**ZU BEFOLGENDE ANWEISUNGEN**
Schreiben Sie den Text über die weihnachtliche Lichtdekoration von MK Illumination im Anschluss an seinen letzten Satz weiter.

**TEXTAUSZUG**
---

Inzwischen überzieht MK Illumination in der Vorweihnachtszeit große Teile Europas mit Millionen LED-Lämpchen, verbunden zu gigantischen Lichtervorhängen, kilometerlangen glitzernden Leuchtgirlanden, Schneebällen, die mächtig sind wie Rodelhügel. Oder leuchtenden Rentieren, größer als Giraffen. Und wenn es die Kunden auch mal konservativ-traditionell wünschen, auch gern mit tausenden goldenen Engerln samt Trompeten. Oder mit Sternen, inklusive obligatorischen Schweifs. „In Deutschland sind wir in beinahe 1000 Städten vertreten“, berichtet Klaus Mark, Geschäftsführer von MK Illumination. Doch die Entwürfe, Konzepte und Produkte finden sich in Wels genauso wie in Johannesburg am Nelson Mandela Square, in Manchester oder St.Petersburg. „Wir haben in 21 Ländern Niederlassungen“, sagt Mark. Weihnachten ist ein europaweites Anliegen. Und ein Geschäft ohne Grenzen.


Effekthascherei. Im Advent kann man am besten mit Zahlen beeindrucken. Vor allem mit jenen, die den Umsatz beziffern. Oder auch die Menge der Lichtpunkte, aus denen sich der Christbaum im Shoppingcenter zusammensetzt. „24.000 sind es beim Baum im Europark in Salzburg“, erzählt Mark. Und fast eine Million Kristalle, fügt er hinzu, haben gemeinsam mit den Mikrolämpchen den Flughafen Zürich im Vorjahr zum Glänzen gebracht.

Die Manager der Einkaufszentren, die Einkaufsstraßen oder Adventmärkte bestellen die mit Millionen Lämpchen beladenen Lkw nicht aus einer akuten Weihnachtsmelancholie heraus. Das Licht für die dekorative Stadtinszenierung ist ein beinhartes Marketingtool. Seitdem die Raumdramaturgen und Shoppingcenter-Architekten die Geschäftszonen zum „Wohnzimmer“ der Konsumenten erklärt haben, ist der Dekorations- und Imponierdruck noch größer. Wer nicht glitzert, verliert: hauptsächlich Aufmerksamkeit, Kunden, Umsatz.

---

**DATENTEIL**
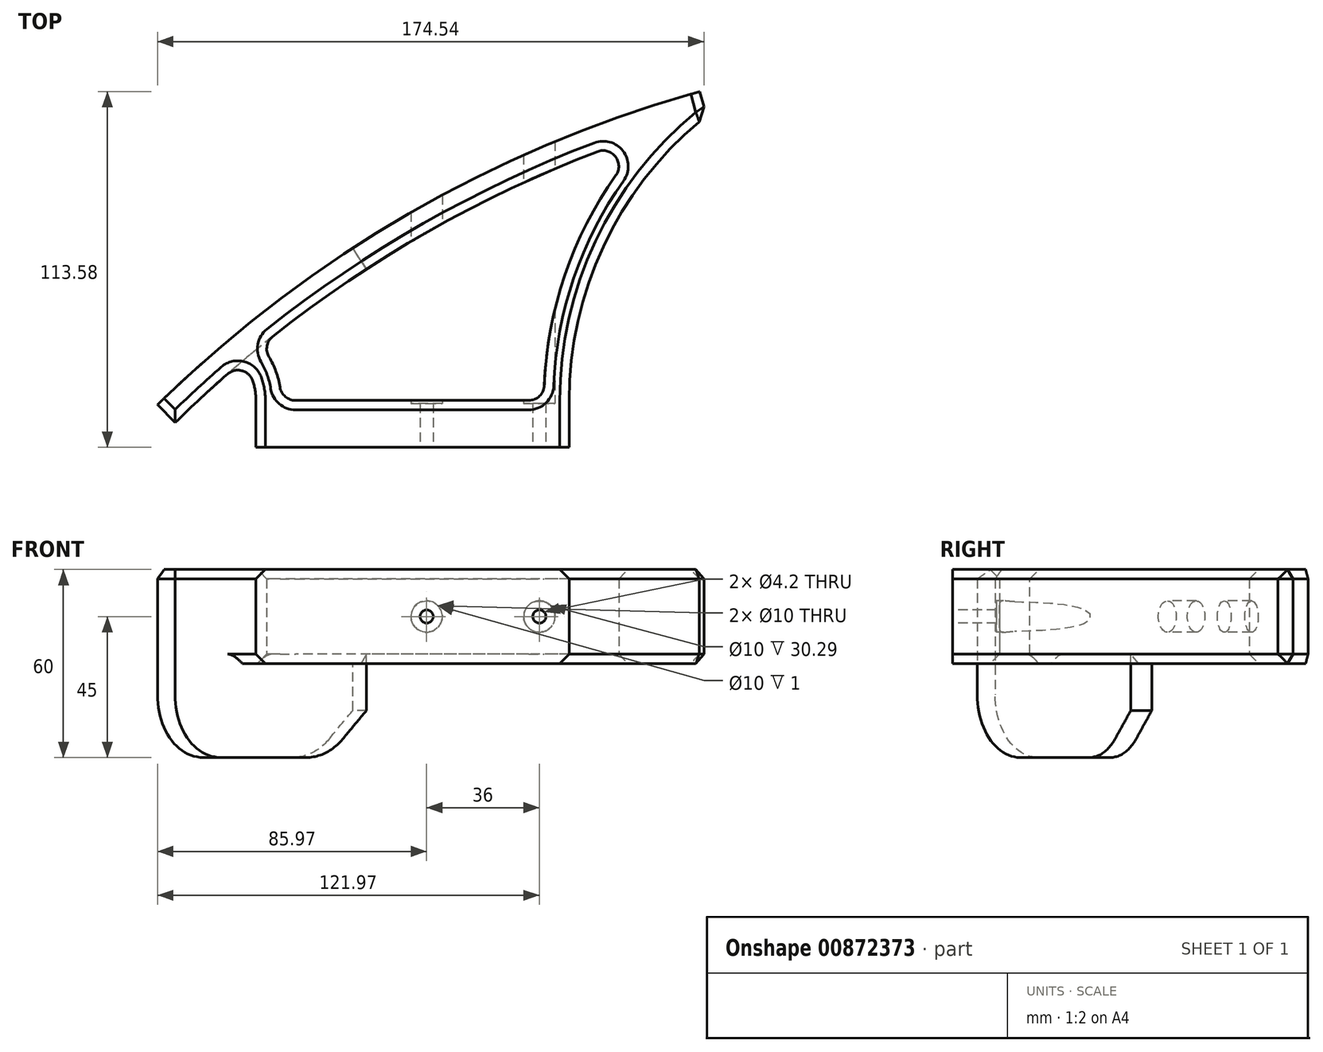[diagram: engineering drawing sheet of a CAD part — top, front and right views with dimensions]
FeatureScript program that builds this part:
annotation { "Feature Type Name" : "Feature", "Feature Type Description" : "" }
export const myFeature = defineFeature(function(context is Context, id is Id, definition is map)
    precondition{}
    {
        {
            var Q0;
            Q0=qCreatedBy(makeId("Top.planeOp"),FACE);
            var sketch = newSketch(context, id + "F0", { "sketchPlane" : qUnion([Q0])});
            skLineSegment(sketch, "E0", {"start": v(0, 0) * mm, "end": v(120, 69.28) * mm, "construction": true});
            skLineSegment(sketch, "E1", {"start": v(0, 0) * mm, "end": v(55, 0) * mm, "construction": true});
            skLineSegment(sketch, "E2", {"start": v(55, 0) * mm, "end": v(55, 31.75) * mm, "construction": true});
            skLineSegment(sketch, "E3", {"start": v(98.87, 105.88) * mm, "end": v(120, 69.28) * mm, "construction": true});
            skLineSegment(sketch, "E4", {"start": v(0, 0) * mm, "end": v(55, 0) * mm});
            skLineSegment(sketch, "E5", {"start": v(-76.47, 13.58) * mm, "end": v(96.73, 113.58) * mm, "construction": true});
            skLineSegment(sketch, "E6", {"start": v(0, 0) * mm, "end": v(0, 15) * mm, "construction": true});
            skLineSegment(sketch, "E7", {"start": v(0, 15) * mm, "end": v(55, 15) * mm, "construction": true});
            skArc(sketch, "E8", {"start": v(69.94, 86.87) * mm, "mid": v(53.63, 55) * mm, "end": v(47.1, 19.8) * mm});
            skArc(sketch, "E9.filletArc", {"start": v(42.1, 15) * mm, "mid": v(45.56, 16.4) * mm, "end": v(47.1, 19.8) * mm});
            skLineSegment(sketch, "E10", {"start": v(10.13, 63.58) * mm, "end": v(203.78, -271.83) * mm, "construction": true});
            skArc(sketch, "E11", {"start": v(-76.47, 13.58) * mm, "mid": v(3.78, 74.58) * mm, "end": v(96.73, 113.58) * mm});
            skLineSegment(sketch, "E12", {"start": v(98.87, 105.88) * mm, "end": v(96.73, 113.58) * mm});
            skLineSegment(sketch, "E13", {"start": v(-76.47, 13.58) * mm, "end": v(-70.87, 7.88) * mm});
            skArc(sketch, "E14", {"start": v(98.87, 105.88) * mm, "mid": v(7.78, 67.66) * mm, "end": v(-70.87, 7.88) * mm, "construction": true});
            skArc(sketch, "E15", {"start": v(98.87, 105.88) * mm, "mid": v(66.54, 65.46) * mm, "end": v(55, 15) * mm});
            skLineSegment(sketch, "E16", {"start": v(55, 15) * mm, "end": v(55, 0) * mm});
            skLineSegment(sketch, "E17", {"start": v(-32.4, 15) * mm, "end": v(42.1, 15) * mm});
            skArc(sketch, "E18", {"start": v(69.94, 86.87) * mm, "mid": v(69.82, 92.82) * mm, "end": v(64.08, 94.44) * mm});
            skArc(sketch, "E19", {"start": v(64.08, 94.44) * mm, "mid": v(9.95, 68.9) * mm, "end": v(-39.67, 35.42) * mm});
            skLineSegment(sketch, "E20", {"start": v(0, 0) * mm, "end": v(-45, 0) * mm});
            skLineSegment(sketch, "E21", {"start": v(-45, 0) * mm, "end": v(-45, 15) * mm});
            skLineSegment(sketch, "E22", {"start": v(-45, 15) * mm, "end": v(0, 15) * mm, "construction": true});
            skLineSegment(sketch, "E23", {"start": v(27.5, 0) * mm, "end": v(27.5, 15) * mm, "construction": true});
            skArc(sketch, "E24", {"start": v(-37.33, 19.22) * mm, "mid": v(-35.64, 16.2) * mm, "end": v(-32.4, 15) * mm});
            skArc(sketch, "E25", {"start": v(-37.33, 19.22) * mm, "mid": v(-38.63, 24.24) * mm, "end": v(-40.85, 28.93) * mm});
            skArc(sketch, "E26", {"start": v(-39.67, 35.42) * mm, "mid": v(-41.48, 32.4) * mm, "end": v(-40.85, 28.93) * mm});
            skArc(sketch, "E27", {"start": v(-49.52, 27.34) * mm, "mid": v(-60.37, 17.8) * mm, "end": v(-70.87, 7.88) * mm});
            skArc(sketch, "E28", {"start": v(-45, 15) * mm, "mid": v(-46.17, 21.57) * mm, "end": v(-49.52, 27.34) * mm});
            skLineSegment(sketch, "E29", {"start": v(-49.52, 27.34) * mm, "end": v(203.78, -271.83) * mm, "construction": true});
            skSolve(sketch);
        }
        {
            var Q0;
            Q0=makeQuery(id+"F0.imprint","IMPRINT",FACE,{"disambiguationData":[TD([[makeQuery(id+"F0.imprint","IMPRINT",EDGE,{"derivedFrom":sQuery(id+"F0.wireOp",EDGE,"E4")}),1.0]])]});
            extrude(context, id + "F1", {"entities" : qUnion([Q0]), "depth" : 30 * mm, "offsetDistance" : 25 * mm});
        }
        {
            var Q0;
            Q0=makeQuery(id+"F1.opExtrude","SWEPT_FACE",FACE,{"disambiguationData":[OSD([sQuery(id+"F0.wireOp",EDGE,"E4")])]});
            var sketch = newSketch(context, id + "F2", { "sketchPlane" : qUnion([Q0])});
            skLineSegment(sketch, "E30", {"start": v(55, 15) * mm, "end": v(55, 15) * mm});
            skLineSegment(sketch, "E31", {"start": v(27.5, 30) * mm, "end": v(27.5, 0) * mm, "construction": true});
            skCircle(sketch, "E32", {"center": v(45.5, 15) * mm, "radius": 2.1 * mm});
            skCircle(sketch, "E33", {"center": v(9.5, 15) * mm, "radius": 2.1 * mm});
            skSolve(sketch);
        }
        {
            var Q0;
            Q0=qSketchRegion(id+"F2",true);
            extrude(context, id + "F3", {"entities" : qUnion([Q0]), "operationType" : NewBodyOperationType.REMOVE, "endBound" : BoundingType.THROUGH_ALL, "oppositeDirection" : true, "depth" : 25 * mm, "offsetDistance" : 25 * mm});
        }
        {
            var Q0;
            Q0=makeQuery(id+"F1.opExtrude","SWEPT_FACE",FACE,{"disambiguationData":[OSD([sQuery(id+"F0.wireOp",EDGE,"E17")])]});
            var sketch = newSketch(context, id + "F4", { "sketchPlane" : qUnion([Q0])});
            skCircle(sketch, "E34", {"center": v(-45.5, 15) * mm, "radius": 5 * mm});
            skCircle(sketch, "E35", {"center": v(-9.5, 15) * mm, "radius": 5 * mm});
            skSolve(sketch);
        }
        {
            var Q0;
            Q0=qSketchRegion(id+"F4",true);
            extrude(context, id + "F5", {"entities" : qUnion([Q0]), "operationType" : NewBodyOperationType.REMOVE, "endBound" : BoundingType.THROUGH_ALL, "depth" : 25 * mm, "offsetDistance" : 25 * mm, "hasSecondDirection" : true, "secondDirectionOppositeDirection" : true, "secondDirectionDepth" : 1 * mm});
        }
        {
            var Q0;
            Q0=makeQuery(id+"F0.imprint","IMPRINT",FACE,{"disambiguationData":[TD([[makeQuery(id+"F0.imprint","IMPRINT",EDGE,{"derivedFrom":sQuery(id+"F0.wireOp",EDGE,"E4")}),1.0]])]});
            var sketch = newSketch(context, id + "F6", { "sketchPlane" : qUnion([Q0])});
            skArc(sketch, "E36", {"start": v(-9.72, 56.94) * mm, "mid": v(-41.52, 33.94) * mm, "end": v(-70.87, 7.88) * mm});
            skArc(sketch, "E37", {"start": v(-14.07, 63.64) * mm, "mid": v(-46.53, 40.18) * mm, "end": v(-76.47, 13.58) * mm});
            skLineSegment(sketch, "E38", {"start": v(-70.87, 7.88) * mm, "end": v(-76.47, 13.58) * mm});
            skLineSegment(sketch, "E39", {"start": v(-9.72, 56.94) * mm, "end": v(-14.07, 63.64) * mm});
            skSolve(sketch);
        }
        {
            var Q0;
            Q0 = qSketchRegion(id + "F6", true);
            extrude(context, id + "F7", {"entities" : qUnion([Q0]), "operationType" : NewBodyOperationType.ADD, "oppositeDirection" : true, "depth" : 30 * mm, "offsetDistance" : 25 * mm});
        }
        {
            var Q0;
            Q0=makeQuery(id+"F1.opExtrude","SWEPT_EDGE",EDGE,{"disambiguationData":[OSD([sQuery(id+"F0.wireOp",EDGE,"E27"),sQuery(id+"F0.wireOp",EDGE,"E28")])]});
            fillet(context, id + "F8", {"entities" : qUnion([Q0]), "radius" : 5 * mm, "tangentPropagation" : true, "allowEdgeOverflow" : false});
        }
        {
            var Q0;
            Q0=makeQuery(id+"F7.opExtrude","CAP_EDGE",EDGE,{"disambiguationData":[OSD([sQuery(id+"F6.wireOp",EDGE,"E39")])],"isStart":false});
            var Q1;
            Q1=makeQuery(id+"F7.opExtrude","CAP_EDGE",EDGE,{"disambiguationData":[OSD([sQuery(id+"F6.wireOp",EDGE,"E39")])],"isStart":true});
            chamfer(context, id + "F9", {"entities" : qUnion([Q0, Q1]), "width" : 15 * mm, "tangentPropagation" : true});
        }
        {
            var Q0;
            Q0=makeQuery(id+"F9.opChamfer","BLEND_EDGE",EDGE,{"blendedFrom":[makeQuery(id+"F7.opExtrude","CAP_EDGE",EDGE,{"disambiguationData":[OSD([sQuery(id+"F6.wireOp",EDGE,"E39")])],"isStart":true}),makeQuery(id+"F1.opExtrude","CAP_FACE",FACE,{"disambiguationData":[OSD([sQuery(id+"F0.wireOp",EDGE,"E4"),sQuery(id+"F0.wireOp",EDGE,"E8"),sQuery(id+"F0.wireOp",EDGE,"E9.filletArc"),sQuery(id+"F0.wireOp",EDGE,"E11"),sQuery(id+"F0.wireOp",EDGE,"E12"),sQuery(id+"F0.wireOp",EDGE,"E13"),sQuery(id+"F0.wireOp",EDGE,"E15"),sQuery(id+"F0.wireOp",EDGE,"E16"),sQuery(id+"F0.wireOp",EDGE,"E17"),sQuery(id+"F0.wireOp",EDGE,"E18"),sQuery(id+"F0.wireOp",EDGE,"E19"),sQuery(id+"F0.wireOp",EDGE,"E20"),sQuery(id+"F0.wireOp",EDGE,"E21"),sQuery(id+"F0.wireOp",EDGE,"E24"),sQuery(id+"F0.wireOp",EDGE,"E25"),sQuery(id+"F0.wireOp",EDGE,"E26"),sQuery(id+"F0.wireOp",EDGE,"E27"),sQuery(id+"F0.wireOp",EDGE,"E28")])],"isStart":true})],"blendedInto":[makeQuery(id+"F1.opExtrude","CAP_FACE",FACE,{"disambiguationData":[OSD([sQuery(id+"F0.wireOp",EDGE,"E4"),sQuery(id+"F0.wireOp",EDGE,"E8"),sQuery(id+"F0.wireOp",EDGE,"E9.filletArc"),sQuery(id+"F0.wireOp",EDGE,"E11"),sQuery(id+"F0.wireOp",EDGE,"E12"),sQuery(id+"F0.wireOp",EDGE,"E13"),sQuery(id+"F0.wireOp",EDGE,"E15"),sQuery(id+"F0.wireOp",EDGE,"E16"),sQuery(id+"F0.wireOp",EDGE,"E17"),sQuery(id+"F0.wireOp",EDGE,"E18"),sQuery(id+"F0.wireOp",EDGE,"E19"),sQuery(id+"F0.wireOp",EDGE,"E20"),sQuery(id+"F0.wireOp",EDGE,"E21"),sQuery(id+"F0.wireOp",EDGE,"E24"),sQuery(id+"F0.wireOp",EDGE,"E25"),sQuery(id+"F0.wireOp",EDGE,"E26"),sQuery(id+"F0.wireOp",EDGE,"E27"),sQuery(id+"F0.wireOp",EDGE,"E28")])],"isStart":true})]});
            var Q1;
            {var subQ0=sQuery(id+"F6.wireOp",EDGE,"E39");Q1=makeQuery(id+"F9.opChamfer","BLEND_EDGE",EDGE,{"blendedFrom":[makeQuery(id+"F7.opExtrude","CAP_EDGE",EDGE,{"disambiguationData":[OSD([subQ0])],"isStart":false}),makeQuery(id+"F7.opExtrude","CAP_FACE",FACE,{"disambiguationData":[OSD([sQuery(id+"F6.wireOp",EDGE,"E36"),sQuery(id+"F6.wireOp",EDGE,"E37"),sQuery(id+"F6.wireOp",EDGE,"E38"),subQ0])],"isStart":false})],"blendedInto":[makeQuery(id+"F7.opExtrude","CAP_FACE",FACE,{"disambiguationData":[OSD([sQuery(id+"F6.wireOp",EDGE,"E36"),sQuery(id+"F6.wireOp",EDGE,"E37"),sQuery(id+"F6.wireOp",EDGE,"E38"),subQ0])],"isStart":false})]});}
            var Q2;
            Q2=makeQuery(id+"F7.opExtrude","CAP_EDGE",EDGE,{"disambiguationData":[OSD([sQuery(id+"F6.wireOp",EDGE,"E38")])],"isStart":false});
            fillet(context, id + "F10", {"entities" : qUnion([Q0, Q1, Q2]), "radius" : 20 * mm, "tangentPropagation" : true, "allowEdgeOverflow" : false});
        }
        {
            var Q0;
            Q0=makeQuery(id+"F1.opExtrude","CAP_EDGE",EDGE,{"disambiguationData":[OSD([sQuery(id+"F0.wireOp",EDGE,"E21")])],"isStart":true});
            var Q1;
            Q1=makeQuery(id+"F1.opExtrude","CAP_EDGE",EDGE,{"disambiguationData":[OSD([sQuery(id+"F0.wireOp",EDGE,"E21")])],"isStart":false});
            var Q2;
            Q2=makeQuery(id+"F1.opExtrude","CAP_EDGE",EDGE,{"disambiguationData":[OSD([sQuery(id+"F0.wireOp",EDGE,"E17")])],"isStart":true});
            var Q3;
            Q3=makeQuery(id+"F1.opExtrude","CAP_EDGE",EDGE,{"disambiguationData":[OSD([sQuery(id+"F0.wireOp",EDGE,"E15")])],"isStart":true});
            var Q4;
            Q4=makeQuery(id+"F1.opExtrude","CAP_EDGE",EDGE,{"disambiguationData":[OSD([sQuery(id+"F0.wireOp",EDGE,"E15")])],"isStart":false});
            var Q5;
            Q5=makeQuery(id+"F1.opExtrude","CAP_EDGE",EDGE,{"disambiguationData":[OSD([sQuery(id+"F0.wireOp",EDGE,"E17")])],"isStart":false});
            var Q6;
            Q6=makeQuery(id+"F1.opExtrude","CAP_EDGE",EDGE,{"disambiguationData":[OSD([sQuery(id+"F0.wireOp",EDGE,"E12")])],"isStart":false});
            var Q7;
            Q7=makeQuery(id+"F1.opExtrude","CAP_EDGE",EDGE,{"disambiguationData":[OSD([sQuery(id+"F0.wireOp",EDGE,"E12")])],"isStart":true});
            var Q8;
            Q8=makeQuery(id+"F1.opExtrude","SWEPT_EDGE",EDGE,{"disambiguationData":[OSD([sQuery(id+"F0.wireOp",EDGE,"E12"),sQuery(id+"F0.wireOp",EDGE,"E15")])]});
            var Q9;
            Q9=makeQuery(id+"F1.opExtrude","CAP_EDGE",EDGE,{"disambiguationData":[OSD([sQuery(id+"F0.wireOp",EDGE,"E13")])],"isStart":false});
            var Q10;
            Q10=makeQuery(id+"F1.opExtrude","CAP_EDGE",EDGE,{"disambiguationData":[OSD([sQuery(id+"F0.wireOp",EDGE,"E27")])],"isStart":false});
            chamfer(context, id + "F11", {"entities" : qUnion([Q0, Q1, Q2, Q3, Q4, Q5, Q6, Q7, Q8, Q9, Q10]), "width" : 3 * mm, "tangentPropagation" : true});
        }
    });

---

**ALS ANTWORT**
Lichteffekte sind Werbeeffekte. Und lösen vor allem eines aus: eine längere „Verweildauer“ – das magische Wort, um das herum Einkaufsstraßen und -center ihre Konzepte bauen. Die Mittel für die winterliche Lichtinszenierung haben sich in den letzten Jahren drastisch verändert. „Als ich vor 16 Jahren begonnen habe, war noch das grüne Flachbandkabel mit Glühbirnen der Standard“, erzählt Mark. Mühsam versuchte man daraus Sterne mit Schweifen zu formen oder sie dann und wann um einen Weihnachtsbaum zu schlingen. Heute können die neuesten LED-Lampen optisch fast schon so etwas wie Wärme ausstrahlen. Und besonders auch alle möglichen Farben.

Das freut die Gestalter und ebenso die Besucher, etwa auf dem größten Weihnachtsmarkt Deutschlands vor dem Kölner Dom, wie Robert Karrer, Geschäftsführer von Blachère Illumination Österreich, erzählt: „Dort haben wir ein 1000 Quadratmeter großes Dach umspannt.“ Mit RGB-Lampen, die verschiedenste Lichtfarben aus-strahlen können. Und gemeinsam fast wie ein riesiger Screen funktionieren.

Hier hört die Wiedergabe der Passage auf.